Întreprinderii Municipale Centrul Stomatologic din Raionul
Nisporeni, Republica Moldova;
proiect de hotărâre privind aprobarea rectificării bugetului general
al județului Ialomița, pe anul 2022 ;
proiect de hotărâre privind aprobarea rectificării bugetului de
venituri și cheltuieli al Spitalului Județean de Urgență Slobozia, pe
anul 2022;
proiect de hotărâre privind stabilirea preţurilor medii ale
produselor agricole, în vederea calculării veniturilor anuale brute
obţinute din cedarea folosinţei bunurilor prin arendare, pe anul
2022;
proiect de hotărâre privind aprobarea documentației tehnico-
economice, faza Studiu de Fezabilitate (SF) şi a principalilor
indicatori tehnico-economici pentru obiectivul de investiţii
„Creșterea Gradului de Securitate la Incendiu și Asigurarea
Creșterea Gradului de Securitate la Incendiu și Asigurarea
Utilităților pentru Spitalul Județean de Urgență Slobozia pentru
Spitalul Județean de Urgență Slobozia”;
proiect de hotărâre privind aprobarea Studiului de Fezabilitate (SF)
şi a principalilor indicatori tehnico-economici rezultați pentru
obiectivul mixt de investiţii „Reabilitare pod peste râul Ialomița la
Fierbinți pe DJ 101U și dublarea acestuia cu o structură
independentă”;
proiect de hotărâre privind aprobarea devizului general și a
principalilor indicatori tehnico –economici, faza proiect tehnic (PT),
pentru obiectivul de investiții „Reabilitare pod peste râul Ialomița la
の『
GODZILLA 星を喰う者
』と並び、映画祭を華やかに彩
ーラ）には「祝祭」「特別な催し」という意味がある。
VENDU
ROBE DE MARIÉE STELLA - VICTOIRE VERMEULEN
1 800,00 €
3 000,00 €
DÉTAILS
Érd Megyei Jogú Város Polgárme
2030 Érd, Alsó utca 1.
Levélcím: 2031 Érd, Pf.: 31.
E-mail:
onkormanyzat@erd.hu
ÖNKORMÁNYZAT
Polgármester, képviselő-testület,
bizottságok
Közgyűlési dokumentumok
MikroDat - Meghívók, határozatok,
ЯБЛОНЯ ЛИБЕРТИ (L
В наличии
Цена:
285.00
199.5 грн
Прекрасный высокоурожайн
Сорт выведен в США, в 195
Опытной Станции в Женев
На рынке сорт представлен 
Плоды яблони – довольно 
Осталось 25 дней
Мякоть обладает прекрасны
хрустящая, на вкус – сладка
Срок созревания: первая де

WHAT NEEDS TO BE DONE – Reproduce each line of the material containing the word "investiţii".

RESPONSE BOX –
indicatori tehnico-economici pentru obiectivul de investiţii
obiectivul mixt de investiţii „Reabilitare pod peste râul Ialomița la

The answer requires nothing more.